Dataset content –
================================

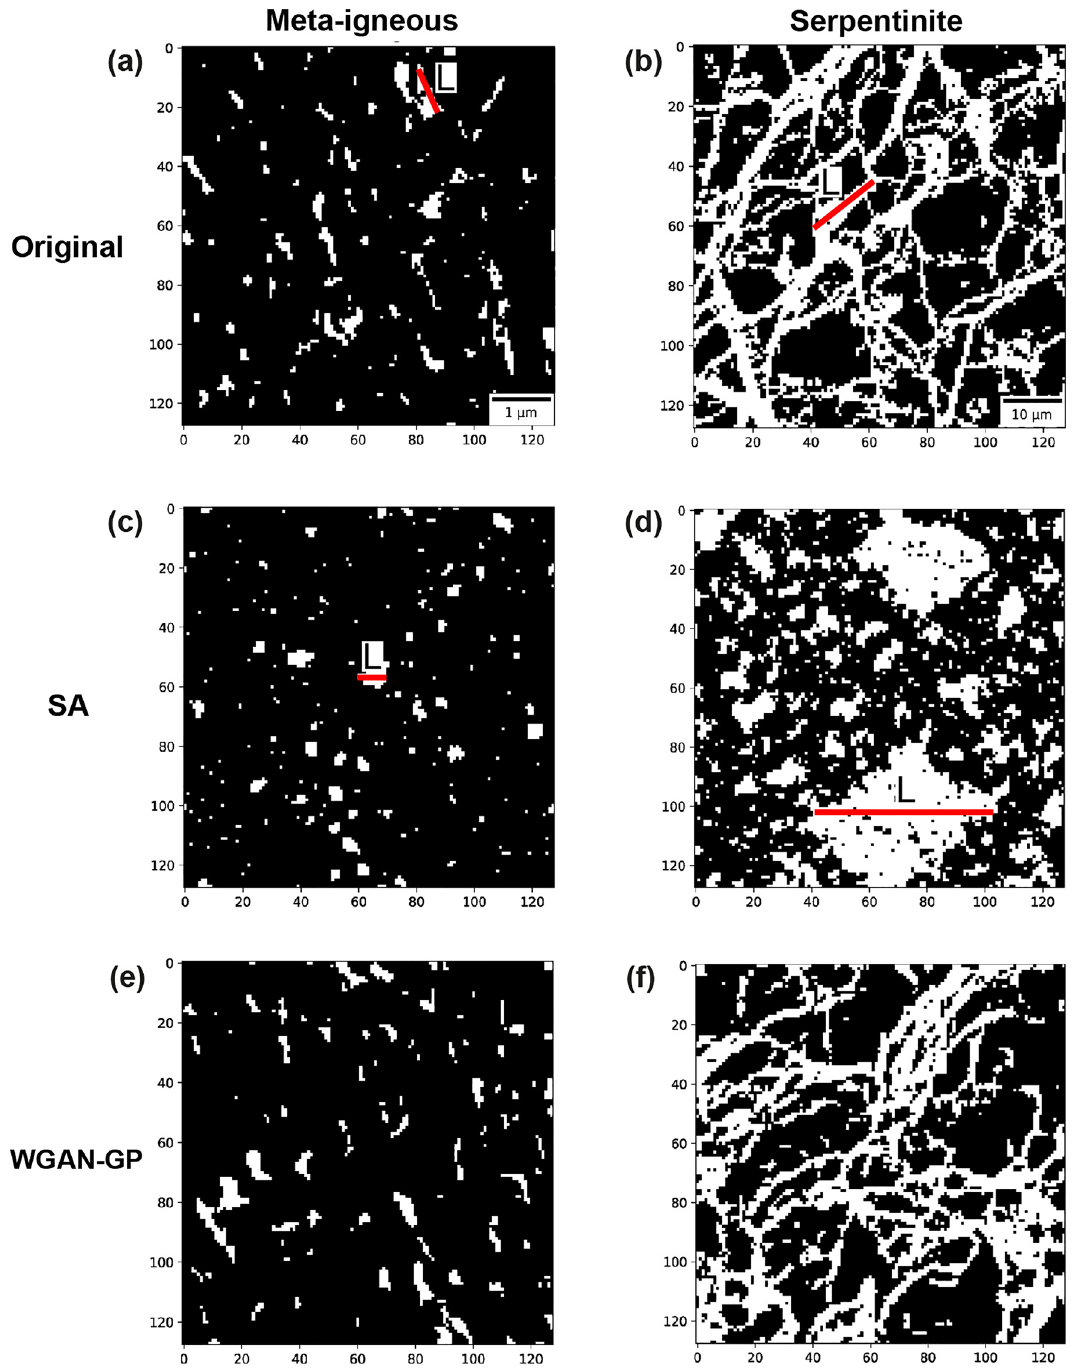
Figure 3. Visual comparison of real ( a , b ) with reconstructed images using SA ( c , d ) and WGAN-GP ( e , f ). Red solid lines illustrate how the lineal-path function L can describe the linear clusters and connectivity in the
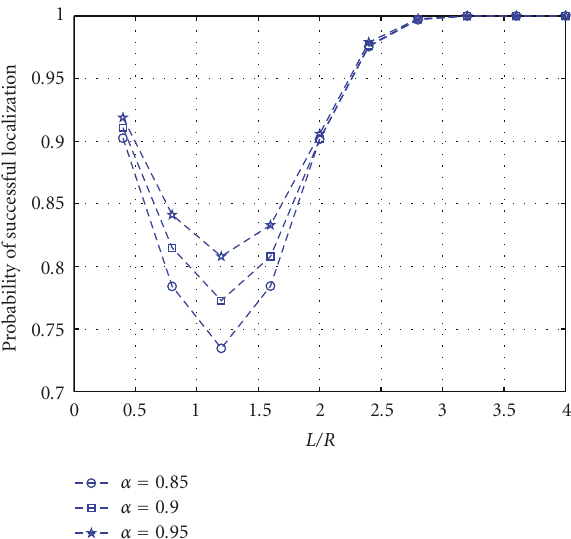
Figure 10: The e ff ect of α on basic TSCD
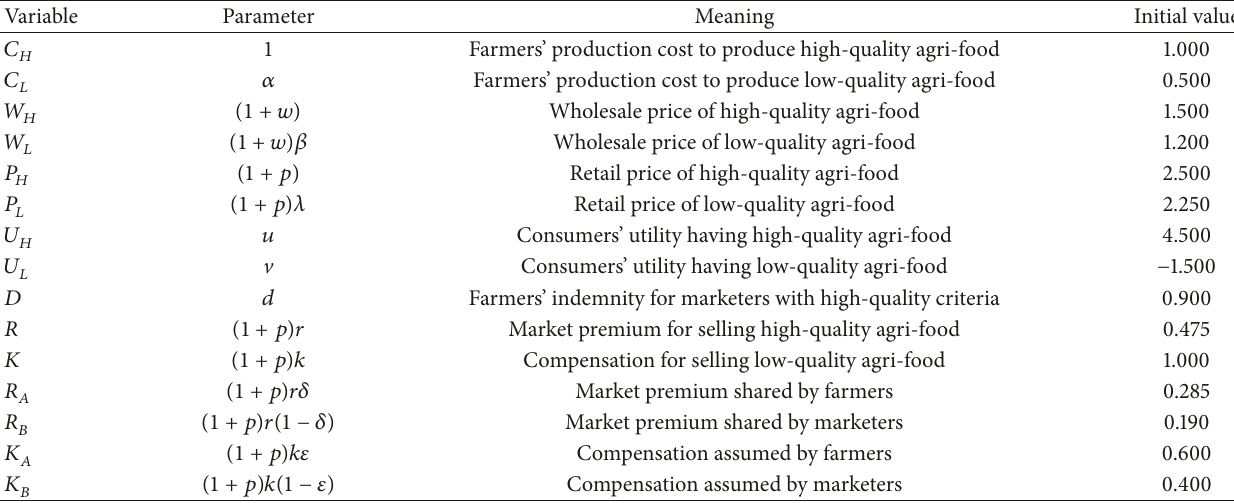
Table 5: Initial values of parameters.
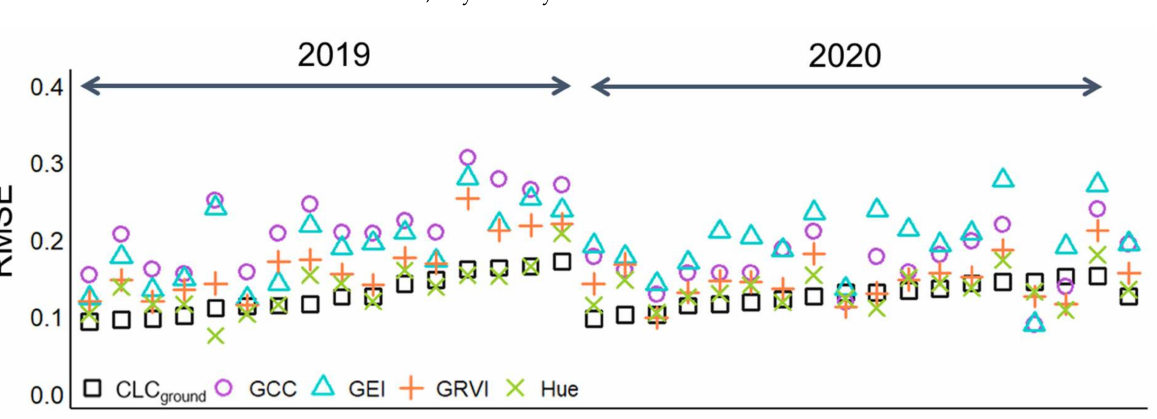
Figure 4. Seasonal trajectories of daytime total sap flux density (SFD day ) and optimized sap flux density (SFD opt ) derived from Equations (6) and (7) ( A , B ) with daily total solar radiation ( R s_day ) and daytime mean vapor pressure deficit (VPD day ) ( C , D ) and SFD day response to the environmental drivers ( E , F ) for Betula grossa Siebold & Zucc. tree. Values of SFD day and SFD opt are normalized to the scale from 0 to 1. The data of SFD day and SFD opt for other individuals is shown in Figure A3. Abbreviation: DOY, day of the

================================

Find the word "with" in the material, then list each line that holds it.

The completed task –
Figure 3. Visual comparison of real ( a , b ) with reconstructed images using SA ( c , d ) and WGAN-GP ( e , f ). Red solid lines illustrate how the lineal-path function L can describe the linear clusters and connectivity in the
Figure 4. Seasonal trajectories of daytime total sap flux density (SFD day ) and optimized sap flux density (SFD opt ) derived from Equations (6) and (7) ( A , B ) with daily total solar radiation ( R s_day ) and daytime mean vapor pressure deficit (VPD day ) ( C , D ) and SFD day response to the environmental drivers ( E , F ) for Betula grossa Siebold & Zucc. tree. Values of SFD day and SFD opt are normalized to the scale from 0 to 1. The data of SFD day and SFD opt for other individuals is shown in Figure A3. Abbreviation: DOY, day of the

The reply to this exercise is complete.